И, всë равно, краше Нелли для Марии никого не было.
Молоко, на которое надеялась Мария, не захотело приходить в еë опавшую грудь. И Нелька получала свою пайку на молочной кухне, как "исскуственничек".
Вот и все изменения, что случились с Марией.
В еë жизнь пришла Нелька, а всë остальное – пьянки-гулянки, мужики, ненавистная работа… всë осталось при ней.
Правда, с годами, мужики были всë реже и реже.
Они приходили к Марии выпить и поспать, а колени свои перестали ей предлагать, масляно обмазывая глазёнками переросшую Нельку.
Да, именно переросшую.
К своим пятнадцати годам Нелька вымахала в тощую нескладную жердину под метр восемьдесят ростом.
И была такая вся, как деревянная кукла на шарнирах. Худющие руки и ноги еë утолщались в локтях и коленях, плечи и ключицы выпирали дуговыми костьми, а голова болталась на тонкой шее вечно неприбранным шаром.
Волосы Нельки длинными соплями свисали вдоль лопухов-ушей, нос изросся и стал курносым, чуть ли не ноздрями в небо, а глаза, маленькие и безбровые, так и ошивались возле переносицы.
Но губы…
Полные, сочные, мягкие, вечно вытянутые в улыбку еë лягушачьего рта, освещали это недоразумение таким светом… необыкновенным.
Всем казалось, что Нелька безмерно счастлива видеть именно вас.
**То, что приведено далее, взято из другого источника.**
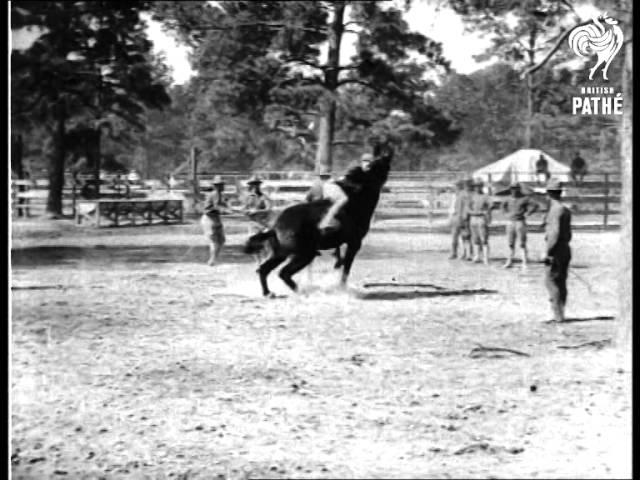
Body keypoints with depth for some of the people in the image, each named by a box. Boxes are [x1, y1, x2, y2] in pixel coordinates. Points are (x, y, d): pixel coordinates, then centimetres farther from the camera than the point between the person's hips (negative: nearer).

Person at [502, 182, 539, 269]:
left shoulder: (525, 198, -6)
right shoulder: (510, 198, 11)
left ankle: (524, 263, -4)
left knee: (522, 244, -5)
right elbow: (504, 205, 31)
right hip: (510, 222, 5)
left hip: (520, 222, -5)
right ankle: (509, 261, 16)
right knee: (511, 244, 8)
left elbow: (535, 206, -13)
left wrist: (526, 214, -12)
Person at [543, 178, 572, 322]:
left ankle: (558, 314, -10)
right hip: (566, 249, 9)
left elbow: (555, 233, -22)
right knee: (561, 282, 11)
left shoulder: (555, 210, -15)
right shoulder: (566, 210, 14)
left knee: (550, 281, -6)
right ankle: (560, 314, 13)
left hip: (556, 250, -9)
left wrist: (547, 252, -20)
И люди, непроизвольно, улыбались Нельке в ответ, чисто и по-детски.
Эти Нелькины губы тянули к себе всех – собак, кошек, бабулек у подъездов, мальчишек, шелуху от семечек, сигареты без фильтра, пиво из полиэтиленовых пакетов…
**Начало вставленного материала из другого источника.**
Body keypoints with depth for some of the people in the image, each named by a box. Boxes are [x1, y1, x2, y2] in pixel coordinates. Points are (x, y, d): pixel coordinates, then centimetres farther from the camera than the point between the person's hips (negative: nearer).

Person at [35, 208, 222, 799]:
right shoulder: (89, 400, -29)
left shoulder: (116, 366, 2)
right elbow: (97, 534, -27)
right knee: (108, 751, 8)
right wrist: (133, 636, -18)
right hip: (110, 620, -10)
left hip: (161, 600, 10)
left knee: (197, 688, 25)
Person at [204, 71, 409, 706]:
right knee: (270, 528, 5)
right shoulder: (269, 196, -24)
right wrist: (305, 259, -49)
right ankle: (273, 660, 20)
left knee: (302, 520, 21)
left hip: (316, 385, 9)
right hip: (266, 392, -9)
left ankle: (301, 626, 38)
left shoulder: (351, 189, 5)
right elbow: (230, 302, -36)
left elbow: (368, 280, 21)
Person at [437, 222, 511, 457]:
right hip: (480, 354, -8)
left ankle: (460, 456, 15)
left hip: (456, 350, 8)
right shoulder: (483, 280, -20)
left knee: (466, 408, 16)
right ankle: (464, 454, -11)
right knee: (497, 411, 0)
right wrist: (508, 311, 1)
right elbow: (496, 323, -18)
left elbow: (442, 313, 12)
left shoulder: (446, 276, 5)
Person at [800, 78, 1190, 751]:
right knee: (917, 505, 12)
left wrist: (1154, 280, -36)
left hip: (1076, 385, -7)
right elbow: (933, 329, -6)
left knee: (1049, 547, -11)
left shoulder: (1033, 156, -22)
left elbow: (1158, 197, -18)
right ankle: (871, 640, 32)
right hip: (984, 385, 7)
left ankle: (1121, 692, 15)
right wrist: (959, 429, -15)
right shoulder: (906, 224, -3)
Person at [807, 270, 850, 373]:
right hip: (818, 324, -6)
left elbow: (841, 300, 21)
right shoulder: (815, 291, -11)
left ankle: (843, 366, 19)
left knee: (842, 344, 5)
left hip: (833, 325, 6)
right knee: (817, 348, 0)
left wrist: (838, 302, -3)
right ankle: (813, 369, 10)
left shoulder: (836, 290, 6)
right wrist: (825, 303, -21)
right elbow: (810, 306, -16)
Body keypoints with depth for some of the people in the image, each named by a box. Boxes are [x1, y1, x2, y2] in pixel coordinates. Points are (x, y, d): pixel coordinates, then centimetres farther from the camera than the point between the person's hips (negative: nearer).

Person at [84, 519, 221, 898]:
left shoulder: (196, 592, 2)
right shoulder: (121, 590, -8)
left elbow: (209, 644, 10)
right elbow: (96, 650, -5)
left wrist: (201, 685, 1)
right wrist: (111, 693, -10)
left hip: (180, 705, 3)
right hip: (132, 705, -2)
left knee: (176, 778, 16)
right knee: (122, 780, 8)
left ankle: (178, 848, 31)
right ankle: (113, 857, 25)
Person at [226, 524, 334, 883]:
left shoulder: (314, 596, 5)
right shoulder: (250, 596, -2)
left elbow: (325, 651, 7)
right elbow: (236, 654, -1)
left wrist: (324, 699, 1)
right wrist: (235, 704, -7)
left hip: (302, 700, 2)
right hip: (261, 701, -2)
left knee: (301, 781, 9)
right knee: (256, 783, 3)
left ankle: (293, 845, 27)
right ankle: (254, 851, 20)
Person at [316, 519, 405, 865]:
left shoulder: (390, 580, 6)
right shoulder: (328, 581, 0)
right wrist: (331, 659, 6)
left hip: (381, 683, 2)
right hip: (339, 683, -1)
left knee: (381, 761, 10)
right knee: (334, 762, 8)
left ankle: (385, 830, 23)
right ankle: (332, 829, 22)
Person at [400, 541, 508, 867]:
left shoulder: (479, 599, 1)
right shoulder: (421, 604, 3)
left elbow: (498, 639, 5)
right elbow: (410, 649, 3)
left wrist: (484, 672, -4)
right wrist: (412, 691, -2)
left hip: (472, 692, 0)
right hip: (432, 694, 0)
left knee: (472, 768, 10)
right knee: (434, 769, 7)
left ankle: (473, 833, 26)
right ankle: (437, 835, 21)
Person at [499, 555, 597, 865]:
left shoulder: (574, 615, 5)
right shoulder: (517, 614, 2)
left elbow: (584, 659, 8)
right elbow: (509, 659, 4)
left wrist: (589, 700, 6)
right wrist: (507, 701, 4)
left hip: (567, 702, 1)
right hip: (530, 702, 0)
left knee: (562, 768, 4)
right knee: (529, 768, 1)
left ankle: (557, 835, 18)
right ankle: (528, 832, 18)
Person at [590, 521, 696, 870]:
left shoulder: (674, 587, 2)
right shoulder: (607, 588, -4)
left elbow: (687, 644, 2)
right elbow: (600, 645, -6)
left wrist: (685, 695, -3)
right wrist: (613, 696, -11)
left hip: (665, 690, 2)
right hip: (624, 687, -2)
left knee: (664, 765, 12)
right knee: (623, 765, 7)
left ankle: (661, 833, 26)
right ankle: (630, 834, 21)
Сидя на скамейке, Нелька задирала высоко свои ходулястые ноги, и хохотала без продыху над глупостями, изрыгаемыми прыщавыми ухажёрами.
Ей был приятен этот светлый мир, в котором, изредка, проносились по еë ребристому телу потные ладони дурачков. Но это было так, как щекотка, или игра.
Ничего не вспыхивало, не зажигалось по-девичьи, внутри Нельки на эти бестолковые ладони.
Школа окончилась для Нельки внезапно. В образовавшуюся в Нельке после ухода детства пустоту, мать, не задумываясь, впихнула свои ведра и тряпки, в придачу к старым галошам, и отправила еë мыть подъезды.
И улыбчивая Нелька пошаркала по своей жизни.
Прогулки за гаражами с парнями, посиделки в песочницах, редкие вылазки на танцплощадки, катили еë тощее тело ровненько и без ухабов.
С получки, и халтурки Нелька накопила на синие джинсовые штаны. И влипла.
Новые джинсы были чудо как хороши. Они хрустели и пахли чем-то новым, взрослым, неизведанным.
Нелька выпорхнула в новых джинсах из своего подъезда в объятья тёплого августовского вечера, улыбаясь счастливо этому миру.
– Где тут квартира двадцать четыре? – Раздался с небес будоражащий воображение голос.
Нелька, непривычно для еë высокого роста, задрала голову, и обомлела.
Золотое летнее Солнышко запуталось в льняных кольцах груды волос волшебного принца.
Он сиял, словно древний бог с картинки из учебника по истории. А ещё, он был намного выше Нельки, что делало его просто недосягаемо чудесным.
– В подъезд и направо, – сварливо гаркнул из-за спины красавца пропитой голос Марии, – чë раззявилась, Нелька, иди, куда шла. Только завтра с утра пятый и шестой подъезды промой.
Счастливая Нелька закивала болванчиком, а Мария поволокла очередного постояльца с вокзала в недра своей "хрущëбы".
И Нелька, как завороженная, пошла за ними.
Мария, которой по нездоровью, хватало для отключки и стакана пойла "Три топора", сопела уткнувшись щекой в стол. А вокруг неё дрожал, переливаясь от упругости, воздух всего непознанного и запретного.
Нелька не понимала слова прекрасного незнакомца, входившие в неё, как нож в масло, она, разинув рот, бесстыдно пялилась на всю его необъяснимую красивость, и хотела только одного – заглотить его целиком своими губами, и никогда никуда не отпускать из лягушачьего рта.